If he really wants to make a go of a writing career, he should hone his craft and query with traditional publishers.

Now, there are a growing number of professional authors saying otherwise. Dean Wesley Smith, J.A. Konrath, Mike Stackpole are a few of the fairly big names who have jumped onto the self-publishing bandwagon and are encouraging other authors to do the same. (Though none of them will turn down a traditional publishing deal if they like the numbers, so go figure.) And G. Norman Lippert is an animator and has the time and talent to do the sort of relentless self-promotion that is necessary if you are really going to try to self-publish and make a living at it, so he'd seem to be their target audience. But I do find that some of Smith and Konrath and Stackpole's arguments range from bitter to risible, so I really think aspiring authors shouldn't be so quick to drink their Koolaid.

Lippert evidently did, and it doesn't taste that good. Sorry man. I really do wish you luck. But if you think trying to browbeatgently encourage your James Potter fans to shell out money for an OF novel will boost sales significantly, well, I'd like to see your numbers in a few months. If you write fan fiction, you write it 'cause you like it. Heck, if you write anything, you write it 'cause you like it. Making a living writing fiction has always been about as far from a sure thing as you can get.

When I become rich and famous

I saw what Lippert wrote about his plans for his own seven-book fan fiction series, with side projects in between, and boy did it sound familiar.

I've alluded in the past to the fact that I do dream of publishing a novel. Maybe even more than one. And that I am in fact working on that.

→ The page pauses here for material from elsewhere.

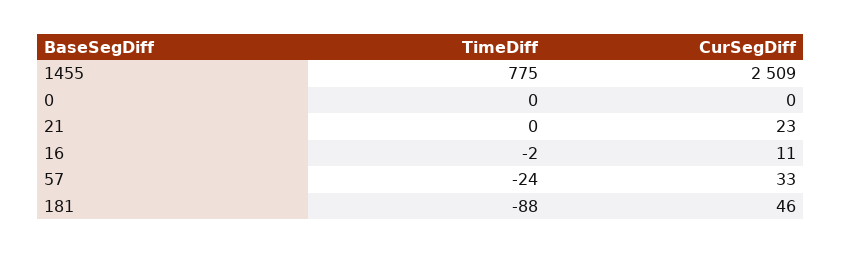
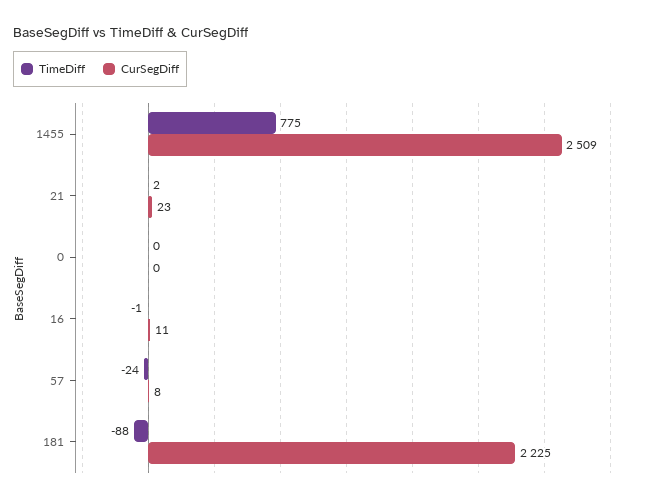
TimeDiff, 21: 0 -> 2
TimeDiff, 16: -2 -> -1
CurSegDiff, 57: 33 -> 8
CurSegDiff, 181: 46 -> 2225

I have an advantage many aspiring writers don't: I'm already a grown-up and I have a job. So I have the luxury of viewing my writing as a hobby whether or not I ever make a penny off of it. (I have made money off of my writing in the past, but my real job pays better.) If I do get published, I can view it as a hobby that earns me some extra spending money. If I become a best-seller, well, maybe then I'll think about quitting my day job. But frankly, I view that in the same way that I view "If I win the lottery..."

(One might argue this is actually a disadvantage, since I am not, metaphorically speaking, "hungry" enough to really be pursuing my writing dreams, but that's okay.)

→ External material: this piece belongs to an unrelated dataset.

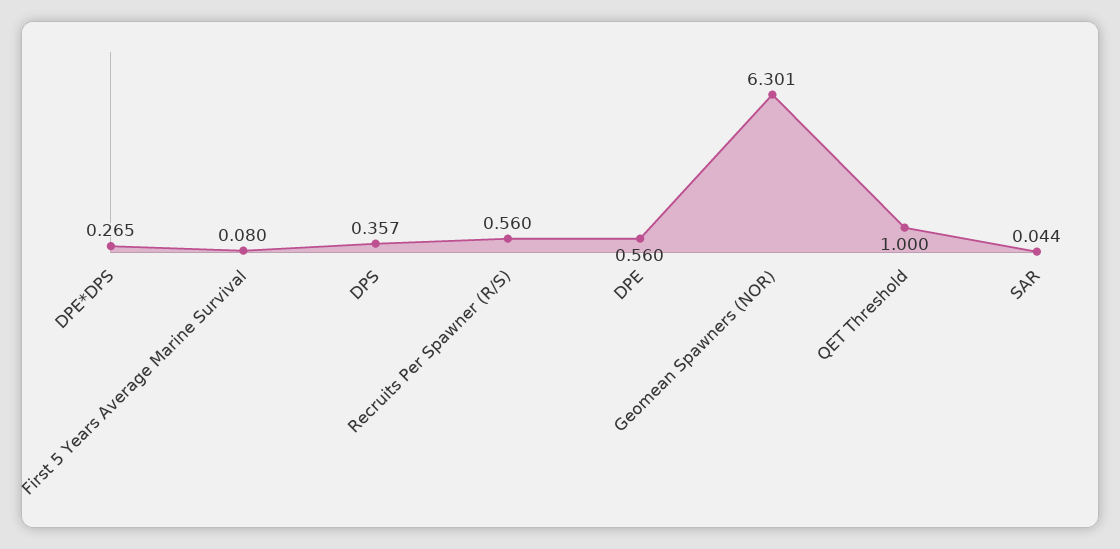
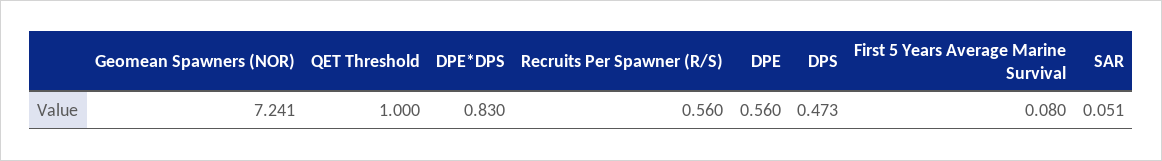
DPE*DPS: 0.265 -> 0.83
DPS: 0.357 -> 0.473
Geomean Spawners (NOR): 6.301 -> 7.241
SAR: 0.044 -> 0.051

So anyway, yes, sometimes the thought occurs to me that I spend an awful lot of time writing fan fiction that I could be spending on something that might actually be publishable (and earn money). But I view all my writing, from my fan fiction to my original fiction, as a hobby that I do for pleasure more than anything else. I really do want to finish Alexandra Quick, and I do plan to write a sequel to Hogwarts Houses Divided someday. But yeah, I want to be published too. I'm not old enough yet that I can't still plan to do both. :)

Should I become a Real Boypublished author, I don't plan to stop writing fan fiction, but I will have to continue to maintain some distance between my "professional" identity and Inverarity the fan fiction author.

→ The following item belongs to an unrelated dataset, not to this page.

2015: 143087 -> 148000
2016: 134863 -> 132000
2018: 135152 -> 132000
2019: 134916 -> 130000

And if I finish my novels and query them and no publisher is interested, maybe I will just self-publish and throw them up on Amazon too. But I promise I will never tell you, "I won't write the rest of the Alexandra Quick series unless you buy my shit, yo!"

As for Mr. Lippert, he is discovering what I figured out waaaay back (wow, almost four years ago?) when I first started getting those adulatory reviews. "I think you are good enough to be published and I would buy your books" is very nice to hear. But you need to know that every fan fiction author who is an even halfway decent writer will be told that. Most of the time it's not true. I don't know if it's true for me; I can only hope so. But even if every person telling you that does, in fact, buy your books, that's an insignificant number by publishing standards, so forget about it. You have to be able to sell to people who don't know from fan fiction and don't care.